### Exercise A:
Decide whether each of the following statements agrees with the tuna casserole thread, answering yes or no and quoting the words from the thread that decide it. (i) The person asking for the recipe remembers crumbled potato chips on top of the casserole. (ii) The person asking later says the sauce was made with canned soup. (iii) MarilynKnits found the recipe in her Better Homes & Gardens cookbook.

### Extract:
((
# Looking for a particular old Tuna Casserole recipe



## targa416

Sometime in the 1960’s, I was in an all-girl’s home economics class. We used a red cookbook that was in the form of a binder. I think it was Betty Crocker, but I’m not certain. Just in case anyone else had that cookbook (mine is long since gone), I thought I’d ask. There was a recipe for a tuna casserole. It had crumbled potato chips on top. It had a cream sauce in it. Yes, I know there are loads of tuna casserole recipes out there on the web, but I would like to have this particular one. If anyone remembers the cookbook and/or has the recipe, please let me know. Thanks!!!!

Edited to add — it didn’t have any noodles in it as far as I remember.


----------



## RookieRetiree

http://caroline-mathias.blogspot.com/2011/04/grandmas-tuna-noodle-casserole.html

This one has been around forever. It was what I got from Betty Crocker pamphlet in 4-H before 1970.


----------



## ellnbchristi

It was cream of mushroom soup for the cream sauce. My mom made it all the time. And it was Betty Crocker.


----------



## bundyanne07

I have been looking at Betty Crocker recipes and from what I have seen they all have noodles in them.

http://www.geniuskitchen.com/recipe/betty-crocker-1950s-tuna-noodle-casserole-266460


----------



## targa416

Thanks so far everyone. The sauce for this casserole was made using butter, flour and milk (a Béchamel sauce) and there wasn’t any canned soup or noodles in it. I think there may have been peas. I know, I’m asking a lot and it’s a long-shot. I appreciate your efforts


----------



## MarilynKnits

I was a home ec teacher back in the day. The recipe isn't in my ole Better Homes & Gardens cook book. I looked and couldn't find a recipe without noodles. I do make creamed tuna on toast for my DH from scratch.
))
### Exercise B:
Return every line of the entries that contains the word "acero", where case counts.

### Data for this exercise:
((
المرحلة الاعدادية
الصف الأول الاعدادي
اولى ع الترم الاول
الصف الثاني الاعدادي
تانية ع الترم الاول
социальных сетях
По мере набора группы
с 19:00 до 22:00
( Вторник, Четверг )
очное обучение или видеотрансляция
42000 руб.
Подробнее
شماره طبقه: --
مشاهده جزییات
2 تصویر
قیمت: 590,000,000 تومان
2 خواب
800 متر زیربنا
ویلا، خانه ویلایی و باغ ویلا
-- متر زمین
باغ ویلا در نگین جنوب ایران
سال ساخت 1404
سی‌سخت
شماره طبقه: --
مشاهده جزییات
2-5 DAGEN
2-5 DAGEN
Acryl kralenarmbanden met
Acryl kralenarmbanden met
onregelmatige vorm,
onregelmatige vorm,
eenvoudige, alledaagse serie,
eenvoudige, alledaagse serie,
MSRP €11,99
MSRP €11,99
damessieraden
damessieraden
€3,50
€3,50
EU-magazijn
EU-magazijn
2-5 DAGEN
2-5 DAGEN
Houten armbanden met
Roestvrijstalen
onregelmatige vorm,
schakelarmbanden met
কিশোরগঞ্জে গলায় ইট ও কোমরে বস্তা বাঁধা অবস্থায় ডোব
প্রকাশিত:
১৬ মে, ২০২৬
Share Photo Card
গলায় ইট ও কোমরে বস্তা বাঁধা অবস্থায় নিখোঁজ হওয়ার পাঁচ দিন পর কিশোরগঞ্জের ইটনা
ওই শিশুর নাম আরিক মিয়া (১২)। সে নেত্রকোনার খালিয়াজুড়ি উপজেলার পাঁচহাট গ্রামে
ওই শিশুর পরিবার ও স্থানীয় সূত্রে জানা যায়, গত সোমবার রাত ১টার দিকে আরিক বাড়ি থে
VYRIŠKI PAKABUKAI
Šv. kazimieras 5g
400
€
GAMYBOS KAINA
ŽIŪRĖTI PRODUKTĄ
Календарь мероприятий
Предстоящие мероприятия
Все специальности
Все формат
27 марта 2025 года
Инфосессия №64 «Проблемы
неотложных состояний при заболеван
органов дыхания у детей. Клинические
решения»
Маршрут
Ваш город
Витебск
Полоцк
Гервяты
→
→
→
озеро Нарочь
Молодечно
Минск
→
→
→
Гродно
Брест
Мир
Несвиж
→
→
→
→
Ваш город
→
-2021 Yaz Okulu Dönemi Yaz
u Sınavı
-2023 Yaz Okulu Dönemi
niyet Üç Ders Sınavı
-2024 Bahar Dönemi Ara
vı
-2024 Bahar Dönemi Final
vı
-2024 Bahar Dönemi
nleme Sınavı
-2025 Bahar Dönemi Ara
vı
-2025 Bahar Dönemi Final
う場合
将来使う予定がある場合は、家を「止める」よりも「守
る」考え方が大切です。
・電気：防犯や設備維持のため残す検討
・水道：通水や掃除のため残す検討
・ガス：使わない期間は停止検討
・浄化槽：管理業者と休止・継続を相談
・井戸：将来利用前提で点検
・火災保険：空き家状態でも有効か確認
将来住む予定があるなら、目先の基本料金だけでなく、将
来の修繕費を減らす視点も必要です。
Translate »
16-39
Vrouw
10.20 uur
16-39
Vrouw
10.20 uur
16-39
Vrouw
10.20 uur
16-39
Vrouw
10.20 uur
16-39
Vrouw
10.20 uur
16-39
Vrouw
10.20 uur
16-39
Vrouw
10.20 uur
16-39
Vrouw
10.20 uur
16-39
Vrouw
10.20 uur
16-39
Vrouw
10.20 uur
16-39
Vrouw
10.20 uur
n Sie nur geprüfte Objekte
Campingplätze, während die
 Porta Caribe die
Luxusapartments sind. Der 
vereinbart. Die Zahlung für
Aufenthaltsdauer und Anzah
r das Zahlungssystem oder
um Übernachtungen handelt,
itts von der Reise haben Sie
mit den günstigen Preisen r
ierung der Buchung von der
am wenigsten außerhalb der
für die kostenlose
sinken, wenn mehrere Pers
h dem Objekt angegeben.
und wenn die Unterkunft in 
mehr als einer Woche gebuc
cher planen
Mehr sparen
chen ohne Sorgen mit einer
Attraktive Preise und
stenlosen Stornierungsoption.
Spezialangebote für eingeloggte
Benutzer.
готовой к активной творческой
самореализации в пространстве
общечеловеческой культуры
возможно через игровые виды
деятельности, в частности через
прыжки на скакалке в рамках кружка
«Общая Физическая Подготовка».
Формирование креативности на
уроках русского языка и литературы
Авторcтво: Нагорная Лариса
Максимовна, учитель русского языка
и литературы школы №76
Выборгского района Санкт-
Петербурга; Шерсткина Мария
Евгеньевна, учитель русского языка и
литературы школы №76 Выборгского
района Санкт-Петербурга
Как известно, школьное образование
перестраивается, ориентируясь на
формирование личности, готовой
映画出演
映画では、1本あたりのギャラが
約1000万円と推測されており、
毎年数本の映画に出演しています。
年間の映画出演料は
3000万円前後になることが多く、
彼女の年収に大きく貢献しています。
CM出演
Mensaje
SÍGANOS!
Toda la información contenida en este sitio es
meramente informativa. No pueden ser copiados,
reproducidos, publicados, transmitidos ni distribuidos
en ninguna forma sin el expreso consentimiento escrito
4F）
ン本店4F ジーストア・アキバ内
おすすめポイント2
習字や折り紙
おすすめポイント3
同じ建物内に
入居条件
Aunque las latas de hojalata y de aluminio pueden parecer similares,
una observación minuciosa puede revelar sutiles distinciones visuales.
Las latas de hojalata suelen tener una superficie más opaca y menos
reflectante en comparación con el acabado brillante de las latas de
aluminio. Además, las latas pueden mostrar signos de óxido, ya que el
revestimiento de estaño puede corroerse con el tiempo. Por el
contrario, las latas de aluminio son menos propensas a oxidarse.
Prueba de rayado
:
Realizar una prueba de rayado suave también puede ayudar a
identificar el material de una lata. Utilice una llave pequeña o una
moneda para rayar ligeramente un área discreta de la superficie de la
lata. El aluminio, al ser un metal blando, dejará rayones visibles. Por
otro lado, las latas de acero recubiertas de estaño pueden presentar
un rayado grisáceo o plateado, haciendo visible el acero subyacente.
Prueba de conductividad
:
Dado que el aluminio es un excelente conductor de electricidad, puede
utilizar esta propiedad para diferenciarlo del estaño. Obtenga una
))
### Written solution A:
(i) Yes: "It had crumbled potato chips on top."
(ii) No: "there wasn’t any canned soup or noodles in it."
(iii) No: "The recipe isn't in my ole Better Homes & Gardens cook book."

### Written solution B:
otro lado, las latas de acero recubiertas de estaño pueden presentar
un rayado grisáceo o plateado, haciendo visible el acero subyacente.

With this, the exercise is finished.